What the task asks
Could you continue the essay on William James's Pragmatism from the point where it stops, leaving the data that follows it untouched?

-- start Document --

The Worst Sentence William James Ever Wrote

I have just concluded, in one of my classes this semester, my teaching of William James‘ classic Pragmatisma bona fide philosophical classic, one richly repaying close reading and elaboration of its central theses. My admiration for James’ writing and thought continues to grow, even as this semester, I encountered a passage that is remarkably incongruous with all I know about James’ sensitivity and appreciation of diverse religious traditions–this is after all, the man who wrote The Varieties of Religious Experience.

In Lecture IX, ‘Pragmatism and Religion,’ James says:

Suppose that the world’s author put the case to you before creation, saying: “I am going to make a world not certain to be saved…I offer you the chance of taking part in such a world. Its safety…is unwarranted. It is a real adventure….Will you join the procession? Will you trust yourself and trust the other agents enough to face the risk?”

Should you in all seriousness, if participation in such a world were proposed to you, feel bound to reject it as not safe enough? Would you say that, rather than be part and parcel of so fundamentally pluralistic and irrational a universe, you preferred to relapse into the slumber of nonentity from which you had been momentarily aroused by the tempter’s voice?

-- end Document --
-- start Data supplied --

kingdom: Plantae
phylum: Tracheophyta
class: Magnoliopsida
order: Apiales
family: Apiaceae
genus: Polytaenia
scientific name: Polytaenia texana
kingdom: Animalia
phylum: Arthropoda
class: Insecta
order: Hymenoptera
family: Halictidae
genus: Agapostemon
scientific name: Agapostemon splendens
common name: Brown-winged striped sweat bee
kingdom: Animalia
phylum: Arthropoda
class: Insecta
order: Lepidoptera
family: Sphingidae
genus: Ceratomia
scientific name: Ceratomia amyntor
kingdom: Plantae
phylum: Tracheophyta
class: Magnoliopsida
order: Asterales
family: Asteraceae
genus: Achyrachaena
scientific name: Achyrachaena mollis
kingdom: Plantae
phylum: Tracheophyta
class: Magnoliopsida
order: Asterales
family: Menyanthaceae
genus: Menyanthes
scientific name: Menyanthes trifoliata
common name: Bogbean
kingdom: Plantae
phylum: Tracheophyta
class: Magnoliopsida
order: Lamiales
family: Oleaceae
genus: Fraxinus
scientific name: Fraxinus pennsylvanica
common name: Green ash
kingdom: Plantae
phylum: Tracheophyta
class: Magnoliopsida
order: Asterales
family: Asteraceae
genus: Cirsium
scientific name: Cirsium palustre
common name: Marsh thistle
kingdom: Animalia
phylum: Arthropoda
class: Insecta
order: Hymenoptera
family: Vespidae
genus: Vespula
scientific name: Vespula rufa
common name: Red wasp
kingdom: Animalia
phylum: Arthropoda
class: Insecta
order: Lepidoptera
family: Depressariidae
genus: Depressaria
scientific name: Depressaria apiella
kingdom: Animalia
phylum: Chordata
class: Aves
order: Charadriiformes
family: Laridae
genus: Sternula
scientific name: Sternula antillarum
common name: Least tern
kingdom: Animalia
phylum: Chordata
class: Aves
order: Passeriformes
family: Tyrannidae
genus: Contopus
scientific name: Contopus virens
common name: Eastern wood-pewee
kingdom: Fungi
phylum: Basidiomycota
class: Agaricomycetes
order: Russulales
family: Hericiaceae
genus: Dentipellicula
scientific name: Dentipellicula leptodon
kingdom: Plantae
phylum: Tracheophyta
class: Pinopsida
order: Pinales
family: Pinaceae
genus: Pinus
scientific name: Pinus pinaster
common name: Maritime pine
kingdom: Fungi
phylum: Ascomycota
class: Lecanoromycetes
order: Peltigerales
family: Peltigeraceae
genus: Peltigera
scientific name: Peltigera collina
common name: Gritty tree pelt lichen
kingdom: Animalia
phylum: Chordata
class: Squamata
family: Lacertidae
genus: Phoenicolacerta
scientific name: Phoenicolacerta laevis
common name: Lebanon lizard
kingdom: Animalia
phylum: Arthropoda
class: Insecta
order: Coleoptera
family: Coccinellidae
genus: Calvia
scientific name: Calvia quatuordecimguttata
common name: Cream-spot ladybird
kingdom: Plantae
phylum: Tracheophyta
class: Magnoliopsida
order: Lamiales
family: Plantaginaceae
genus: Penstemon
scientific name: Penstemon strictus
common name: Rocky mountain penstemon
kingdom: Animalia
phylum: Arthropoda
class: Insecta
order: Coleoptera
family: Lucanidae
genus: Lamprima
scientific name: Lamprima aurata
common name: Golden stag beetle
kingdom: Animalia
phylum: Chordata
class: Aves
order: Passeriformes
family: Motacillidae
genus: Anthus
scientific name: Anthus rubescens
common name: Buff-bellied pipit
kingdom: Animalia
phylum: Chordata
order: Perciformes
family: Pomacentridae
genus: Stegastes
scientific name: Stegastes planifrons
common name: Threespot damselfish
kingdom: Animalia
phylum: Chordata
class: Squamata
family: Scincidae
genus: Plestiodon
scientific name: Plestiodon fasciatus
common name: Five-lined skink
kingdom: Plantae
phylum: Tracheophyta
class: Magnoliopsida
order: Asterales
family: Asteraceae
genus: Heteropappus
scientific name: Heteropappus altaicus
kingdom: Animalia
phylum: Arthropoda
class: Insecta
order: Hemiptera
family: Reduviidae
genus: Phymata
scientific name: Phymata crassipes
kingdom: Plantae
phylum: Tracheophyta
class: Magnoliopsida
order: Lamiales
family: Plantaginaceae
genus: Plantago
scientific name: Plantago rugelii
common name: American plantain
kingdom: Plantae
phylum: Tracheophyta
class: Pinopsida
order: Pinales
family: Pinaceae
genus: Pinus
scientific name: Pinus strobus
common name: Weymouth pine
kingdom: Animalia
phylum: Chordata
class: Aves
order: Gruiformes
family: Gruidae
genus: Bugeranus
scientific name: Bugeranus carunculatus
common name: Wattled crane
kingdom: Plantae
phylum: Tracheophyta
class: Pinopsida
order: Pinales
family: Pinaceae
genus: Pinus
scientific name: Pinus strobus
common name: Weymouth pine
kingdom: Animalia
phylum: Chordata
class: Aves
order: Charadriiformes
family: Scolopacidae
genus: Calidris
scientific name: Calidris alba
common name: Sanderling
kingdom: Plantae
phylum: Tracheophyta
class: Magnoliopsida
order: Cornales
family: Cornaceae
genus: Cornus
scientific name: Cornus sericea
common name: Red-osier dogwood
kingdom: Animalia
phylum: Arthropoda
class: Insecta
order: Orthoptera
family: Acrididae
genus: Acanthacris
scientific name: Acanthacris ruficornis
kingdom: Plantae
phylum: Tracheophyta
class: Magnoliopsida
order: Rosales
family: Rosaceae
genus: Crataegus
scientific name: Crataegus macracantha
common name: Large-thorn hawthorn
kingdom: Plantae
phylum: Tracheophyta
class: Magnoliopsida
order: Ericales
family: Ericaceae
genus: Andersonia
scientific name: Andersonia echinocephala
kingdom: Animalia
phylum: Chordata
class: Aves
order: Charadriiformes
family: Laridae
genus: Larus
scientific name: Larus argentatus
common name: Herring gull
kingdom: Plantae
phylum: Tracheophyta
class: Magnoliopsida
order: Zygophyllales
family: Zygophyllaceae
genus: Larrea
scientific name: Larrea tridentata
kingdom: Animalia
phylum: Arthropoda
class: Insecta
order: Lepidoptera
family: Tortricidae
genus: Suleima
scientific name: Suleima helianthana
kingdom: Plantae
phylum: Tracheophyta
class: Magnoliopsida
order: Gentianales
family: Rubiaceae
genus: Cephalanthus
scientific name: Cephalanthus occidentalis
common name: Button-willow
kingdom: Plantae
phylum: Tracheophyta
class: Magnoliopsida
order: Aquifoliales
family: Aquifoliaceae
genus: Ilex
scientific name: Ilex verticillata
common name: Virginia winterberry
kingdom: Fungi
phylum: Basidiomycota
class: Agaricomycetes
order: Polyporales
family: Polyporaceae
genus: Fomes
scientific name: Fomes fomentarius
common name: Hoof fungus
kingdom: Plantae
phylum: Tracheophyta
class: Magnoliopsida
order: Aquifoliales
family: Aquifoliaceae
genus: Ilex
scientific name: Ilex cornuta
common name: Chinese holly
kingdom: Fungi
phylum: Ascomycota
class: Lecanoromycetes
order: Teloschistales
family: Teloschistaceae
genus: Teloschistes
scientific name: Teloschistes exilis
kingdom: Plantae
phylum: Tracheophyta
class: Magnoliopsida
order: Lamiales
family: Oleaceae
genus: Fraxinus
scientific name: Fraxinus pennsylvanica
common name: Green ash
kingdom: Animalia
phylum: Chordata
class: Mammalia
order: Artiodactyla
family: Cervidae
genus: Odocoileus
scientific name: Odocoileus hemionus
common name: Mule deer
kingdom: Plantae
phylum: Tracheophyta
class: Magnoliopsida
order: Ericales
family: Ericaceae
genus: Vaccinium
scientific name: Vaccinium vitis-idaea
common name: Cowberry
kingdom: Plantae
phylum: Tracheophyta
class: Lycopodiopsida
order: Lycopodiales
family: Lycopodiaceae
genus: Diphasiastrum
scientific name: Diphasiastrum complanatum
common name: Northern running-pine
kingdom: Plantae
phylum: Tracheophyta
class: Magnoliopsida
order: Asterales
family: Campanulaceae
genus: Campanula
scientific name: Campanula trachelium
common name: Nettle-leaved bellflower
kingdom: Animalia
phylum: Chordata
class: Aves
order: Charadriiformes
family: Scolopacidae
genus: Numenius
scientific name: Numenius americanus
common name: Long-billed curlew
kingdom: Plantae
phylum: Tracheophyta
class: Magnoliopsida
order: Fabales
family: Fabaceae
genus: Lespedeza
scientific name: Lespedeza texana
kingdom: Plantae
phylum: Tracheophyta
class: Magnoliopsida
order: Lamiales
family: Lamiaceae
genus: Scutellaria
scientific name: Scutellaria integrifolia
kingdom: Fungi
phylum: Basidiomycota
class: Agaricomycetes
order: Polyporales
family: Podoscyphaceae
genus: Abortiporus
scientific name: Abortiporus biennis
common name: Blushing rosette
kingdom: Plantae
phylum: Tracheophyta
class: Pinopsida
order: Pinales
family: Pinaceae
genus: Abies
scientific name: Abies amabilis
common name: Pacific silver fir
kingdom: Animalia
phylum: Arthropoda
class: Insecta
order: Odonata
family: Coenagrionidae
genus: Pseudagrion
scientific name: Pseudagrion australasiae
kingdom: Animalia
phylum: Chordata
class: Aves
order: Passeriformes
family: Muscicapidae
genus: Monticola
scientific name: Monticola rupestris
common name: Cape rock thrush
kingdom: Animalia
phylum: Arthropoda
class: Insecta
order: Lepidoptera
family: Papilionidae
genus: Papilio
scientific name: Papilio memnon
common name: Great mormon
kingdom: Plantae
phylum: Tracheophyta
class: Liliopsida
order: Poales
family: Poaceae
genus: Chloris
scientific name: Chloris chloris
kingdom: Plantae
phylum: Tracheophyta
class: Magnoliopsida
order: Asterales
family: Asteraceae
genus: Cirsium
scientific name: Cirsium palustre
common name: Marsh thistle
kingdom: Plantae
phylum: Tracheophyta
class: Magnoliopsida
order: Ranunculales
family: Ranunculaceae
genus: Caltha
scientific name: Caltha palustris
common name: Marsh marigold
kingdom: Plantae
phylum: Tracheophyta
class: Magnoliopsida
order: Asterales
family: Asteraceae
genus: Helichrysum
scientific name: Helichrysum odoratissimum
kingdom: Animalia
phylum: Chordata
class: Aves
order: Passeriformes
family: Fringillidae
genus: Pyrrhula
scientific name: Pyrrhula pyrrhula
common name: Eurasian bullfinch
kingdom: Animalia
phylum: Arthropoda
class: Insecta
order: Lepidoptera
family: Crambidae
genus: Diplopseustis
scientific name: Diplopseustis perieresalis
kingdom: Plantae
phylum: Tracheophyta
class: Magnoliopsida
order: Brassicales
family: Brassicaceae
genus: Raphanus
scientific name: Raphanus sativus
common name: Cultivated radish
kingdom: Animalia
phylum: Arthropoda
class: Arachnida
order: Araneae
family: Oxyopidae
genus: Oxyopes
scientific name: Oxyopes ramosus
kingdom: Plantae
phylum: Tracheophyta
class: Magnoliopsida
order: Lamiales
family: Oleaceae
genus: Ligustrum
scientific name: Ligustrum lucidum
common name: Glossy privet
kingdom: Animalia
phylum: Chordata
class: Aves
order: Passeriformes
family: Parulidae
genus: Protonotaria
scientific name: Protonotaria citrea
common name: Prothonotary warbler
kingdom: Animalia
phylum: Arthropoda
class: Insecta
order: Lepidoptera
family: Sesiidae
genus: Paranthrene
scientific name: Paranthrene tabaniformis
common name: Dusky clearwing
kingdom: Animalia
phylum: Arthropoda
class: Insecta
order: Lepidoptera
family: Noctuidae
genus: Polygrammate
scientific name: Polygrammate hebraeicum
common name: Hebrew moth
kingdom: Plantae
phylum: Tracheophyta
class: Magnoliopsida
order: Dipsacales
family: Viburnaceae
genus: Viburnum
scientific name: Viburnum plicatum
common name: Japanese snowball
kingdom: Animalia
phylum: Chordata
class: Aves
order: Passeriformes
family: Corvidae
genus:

-- end Data supplied --

Exercise output
[I]f you are normally constituted, you would do nothing of the sort. There is a healthy-minded buoyancy in most of us which such a universe would exactly fit. We would therefore accept the offer…Yet perhaps some would not; for there are morbid minds in every human collection, and to them the prospect of a universe with only a fighting chance of safety would probably make no appeal. There are moments of discouragement in us all, when we are sick of self and tired of vainly striving….We want a universe where we can just give up, fall on our father’s neck, and be absorbed into the absolute life as a drop of water melts into the river or the sea.

The peace and rest, the security desiderated at such moments is security against the bewildering accidents of so much finite experience. Nirvana means safety from this everlasting round of adventures of which the world of sense consists. The hindoo and the buddhist, for this is essentially their attitude, are simply afraid, afraid of more experience, afraid of life. [emphasis added]

The total misunderstanding on display here of these two great religious and philosophical traditions is acutely disappointing. James seems to have absorbed, uncritically, the most facile and reductive view possible of the claims they make; he reduces the diversity of Indian thought to a quick caricature. ‘Nirvana’ is not nothingness; it indicates a state of living in this world that is not afflicted by the pointless suffering that is the lot of all those who do not practice the kind of ‘ironic detachment’ the Buddha preached and practiced. The ‘hindoo’ for his part does not retreat, afraid of this world; nowhere in the diverse philosophical systems that make up ‘Hindu thought’ is retreat from the world the central prescriptive claim. At best, it might be one of the practices that lead to enlightenment, one of the stages of life that we must pass through.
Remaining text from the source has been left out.